*MATERIAL TO PROCESS*:
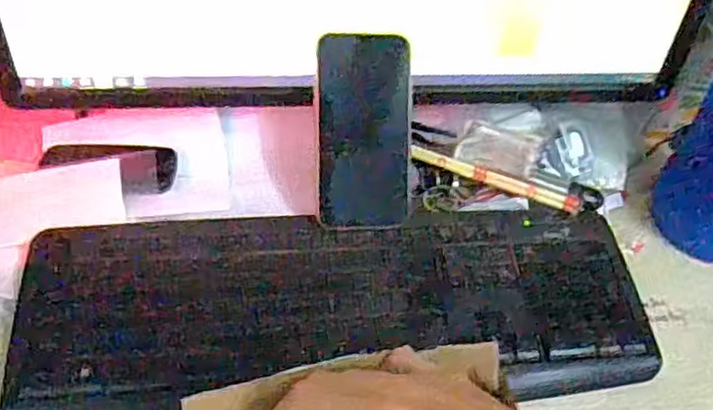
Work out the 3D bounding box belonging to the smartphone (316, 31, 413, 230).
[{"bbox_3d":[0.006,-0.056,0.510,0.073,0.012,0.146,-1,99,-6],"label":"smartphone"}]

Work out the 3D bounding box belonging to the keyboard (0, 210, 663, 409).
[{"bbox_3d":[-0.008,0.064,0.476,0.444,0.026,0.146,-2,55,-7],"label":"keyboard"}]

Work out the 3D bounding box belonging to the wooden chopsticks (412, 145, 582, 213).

*WHAT IS BEING ASKED*:
Return the whole listing, word for word, and leave out every picture.

*EXERCISE OUTPUT*:
Work out the 3D bounding box belonging to the smartphone (316, 31, 413, 230).
[{"bbox_3d":[0.006,-0.056,0.510,0.073,0.012,0.146,-1,99,-6],"label":"smartphone"}]

Work out the 3D bounding box belonging to the keyboard (0, 210, 663, 409).
[{"bbox_3d":[-0.008,0.064,0.476,0.444,0.026,0.146,-2,55,-7],"label":"keyboard"}]

Work out the 3D bounding box belonging to the wooden chopsticks (412, 145, 582, 213).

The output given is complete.